George Norton has been with the IPM Innovation Lab, formerly the IPM Collaborative Research Support Program, since the very beginning in 1993. A professor of Agricultural and Applied Economics at Virginia Tech, he has worked on IPM IL projects in Asia, Africa, and Latin America. He is currently the principal investigator (PI) for IPM IL’s Vegetable Crops and Mango IPM in Asia project, as well as a co-PI for the Vegetable Crops for East Africa project. Both projects focus on finding and disseminating IPM solutions to local fruit and vegetable pests and diseases to limit or eliminate the use of harmful pesticides while increasing farmer incomes and food security.
Agriculture is in George Norton’s DNA. He comes from generations of farmers and grew up on a dairy farm in upstate New York, where besides cows, his family had pigs, chickens, and a one-acre vegetable garden. He then joined the Peace Corps, working in Colombia for two years, where he taught coffee farmers to raise vegetables, fruits, rabbits, chickens, and fish.
He got his B.S., M.S., and Ph.D. all in agricultural economics. In 1980, he ended up at Virginia Tech in the Department of Agricultural and Applied Economics, where he has taught ever since.
“One of the early projects I worked on was a project on integrated pest management,” Norton says of how he got involved in the discipline. “Somebody had a big project here and I picked it up because he left. So I got to work with entomologists and plant pathologists. Although I do impact assessment across any kind of agricultural technology, I’ve probably spent half my time in the pest management area.”
In 1993, Norton learned about the call for proposals for the IPM Collaborative Research Support Program. He went to S.K. De Datta, the director of what was then known as the Office of International Development at Virginia Tech, with the news.
“Some other land grant universities were putting in a proposal, so I suggested we team up with them because they were probably going to get it,” Norton says. “S.K. called them and they said no. He said, ‘we can do it ourselves.’ So we put in our own proposal and got it funded!”
Norton has worked with the IPM Innovation Lab ever since. He just returned from a trip to Cambodia, Bangladesh, and Nepal for a planning meeting for the phase five project, “Vegetable Crops and Mango IPM in Asia.” He’s worked with IPM IL in Bangladesh and Nepal before, but this was his first time working in Cambodia.
“Things went well. We had to acquaint ourselves with the new mission there and the people in Cambodia and our new collaborator there—iDE—which we were quite pleased with. They are dedicated and qualified.” iDE is a non-profit NGO whose mission is creating income and opportunity to reduce rural poverty. They are also a project collaborator in Nepal.
Norton was also excited about some of the new co-PIs on this project. “It’s good to get some young people involved,” he says of two co-PIs, Dr. Megan O’Rourke, an assistant professor in Virginia Tech’s Department of Horticulture, and Dr. Cristina Rosa, a plant virologist teaching at Penn State.

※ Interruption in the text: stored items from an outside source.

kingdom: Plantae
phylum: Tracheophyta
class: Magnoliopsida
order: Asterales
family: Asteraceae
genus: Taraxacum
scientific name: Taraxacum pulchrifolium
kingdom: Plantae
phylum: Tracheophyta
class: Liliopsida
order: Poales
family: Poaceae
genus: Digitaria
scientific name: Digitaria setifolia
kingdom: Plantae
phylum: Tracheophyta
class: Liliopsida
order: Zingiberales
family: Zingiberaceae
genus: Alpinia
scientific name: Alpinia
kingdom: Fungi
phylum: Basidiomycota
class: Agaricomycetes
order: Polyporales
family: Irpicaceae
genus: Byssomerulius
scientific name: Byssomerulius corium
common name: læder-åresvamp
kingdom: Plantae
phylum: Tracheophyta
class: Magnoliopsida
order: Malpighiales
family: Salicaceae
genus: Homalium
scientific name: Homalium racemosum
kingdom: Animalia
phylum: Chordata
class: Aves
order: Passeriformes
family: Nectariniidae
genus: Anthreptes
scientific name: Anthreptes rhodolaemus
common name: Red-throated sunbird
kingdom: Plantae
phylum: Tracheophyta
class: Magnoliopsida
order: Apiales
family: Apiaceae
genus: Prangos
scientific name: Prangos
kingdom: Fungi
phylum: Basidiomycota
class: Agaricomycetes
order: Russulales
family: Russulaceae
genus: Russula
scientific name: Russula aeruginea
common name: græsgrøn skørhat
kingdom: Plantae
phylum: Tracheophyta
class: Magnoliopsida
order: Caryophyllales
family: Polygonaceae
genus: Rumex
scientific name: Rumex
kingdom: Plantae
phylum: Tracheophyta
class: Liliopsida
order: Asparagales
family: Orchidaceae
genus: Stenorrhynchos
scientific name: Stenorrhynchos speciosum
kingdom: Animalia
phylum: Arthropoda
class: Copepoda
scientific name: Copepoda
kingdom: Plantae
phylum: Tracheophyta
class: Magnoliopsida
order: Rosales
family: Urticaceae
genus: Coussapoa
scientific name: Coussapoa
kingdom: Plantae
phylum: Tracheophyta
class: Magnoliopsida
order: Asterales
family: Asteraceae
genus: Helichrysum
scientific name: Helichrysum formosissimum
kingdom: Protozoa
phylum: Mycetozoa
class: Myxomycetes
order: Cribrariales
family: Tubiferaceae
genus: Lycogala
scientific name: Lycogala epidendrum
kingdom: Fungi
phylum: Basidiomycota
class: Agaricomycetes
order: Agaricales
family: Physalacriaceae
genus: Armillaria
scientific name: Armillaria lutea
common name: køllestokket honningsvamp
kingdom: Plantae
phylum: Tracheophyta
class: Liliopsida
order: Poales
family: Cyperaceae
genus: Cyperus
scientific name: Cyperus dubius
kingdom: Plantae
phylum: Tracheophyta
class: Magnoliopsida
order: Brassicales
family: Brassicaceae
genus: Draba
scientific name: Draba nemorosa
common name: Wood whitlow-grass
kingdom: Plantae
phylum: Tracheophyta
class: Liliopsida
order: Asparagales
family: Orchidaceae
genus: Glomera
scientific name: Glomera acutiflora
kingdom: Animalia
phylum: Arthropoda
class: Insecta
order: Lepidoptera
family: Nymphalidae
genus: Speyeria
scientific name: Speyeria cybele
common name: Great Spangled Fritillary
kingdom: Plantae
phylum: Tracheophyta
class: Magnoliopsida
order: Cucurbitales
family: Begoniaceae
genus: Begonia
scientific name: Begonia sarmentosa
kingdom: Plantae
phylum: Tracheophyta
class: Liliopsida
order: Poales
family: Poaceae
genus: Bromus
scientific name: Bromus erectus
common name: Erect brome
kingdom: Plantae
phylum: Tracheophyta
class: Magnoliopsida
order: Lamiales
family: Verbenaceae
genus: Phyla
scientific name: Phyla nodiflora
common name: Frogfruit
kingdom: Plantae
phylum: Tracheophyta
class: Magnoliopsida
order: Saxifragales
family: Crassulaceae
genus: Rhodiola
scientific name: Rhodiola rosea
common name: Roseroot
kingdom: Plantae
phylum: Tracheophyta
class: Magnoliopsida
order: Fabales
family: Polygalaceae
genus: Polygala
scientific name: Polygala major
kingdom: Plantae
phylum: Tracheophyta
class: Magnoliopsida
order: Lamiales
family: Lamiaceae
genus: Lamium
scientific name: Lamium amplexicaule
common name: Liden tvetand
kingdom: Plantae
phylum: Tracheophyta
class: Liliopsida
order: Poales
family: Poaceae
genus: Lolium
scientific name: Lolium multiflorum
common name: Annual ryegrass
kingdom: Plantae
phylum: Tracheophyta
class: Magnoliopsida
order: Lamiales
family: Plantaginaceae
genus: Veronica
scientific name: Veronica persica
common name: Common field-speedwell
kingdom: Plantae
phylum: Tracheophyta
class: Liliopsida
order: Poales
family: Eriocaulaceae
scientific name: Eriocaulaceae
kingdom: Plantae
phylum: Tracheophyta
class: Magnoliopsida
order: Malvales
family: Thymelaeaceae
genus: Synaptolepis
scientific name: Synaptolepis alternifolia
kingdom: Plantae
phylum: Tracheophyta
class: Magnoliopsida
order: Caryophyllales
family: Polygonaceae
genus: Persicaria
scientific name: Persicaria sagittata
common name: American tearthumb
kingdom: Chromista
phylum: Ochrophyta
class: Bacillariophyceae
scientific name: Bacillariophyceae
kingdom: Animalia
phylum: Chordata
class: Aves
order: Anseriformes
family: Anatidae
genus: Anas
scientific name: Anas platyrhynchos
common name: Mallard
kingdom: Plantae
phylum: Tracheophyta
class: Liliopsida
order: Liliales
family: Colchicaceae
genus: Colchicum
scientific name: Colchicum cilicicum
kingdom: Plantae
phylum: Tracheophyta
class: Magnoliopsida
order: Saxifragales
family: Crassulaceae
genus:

During the trip, the IPM Innovation Lab team conducted field visits in Cambodia and Nepal, and attended meetings in all three countries. The focus was on putting together IPM packages to deal with pest problems, new and old. In Nepal, IPM IL director “Muni” Muniappan found that there is a likelihood that Tuta absoluta, the South American tomato leafminer, is coming to Nepal, so the project will now also be working on that pest.
“These pest problems never stop,” Norton explains. “They evolve, new ones come along. Things ebb and flow.”
When he’s not working, Norton enjoys gardening and cheering on the Hokies at football and basketball games. He misses quite a few games each season however, because he’s busy traveling the world, doing impact assessments and working on integrated pest management solutions.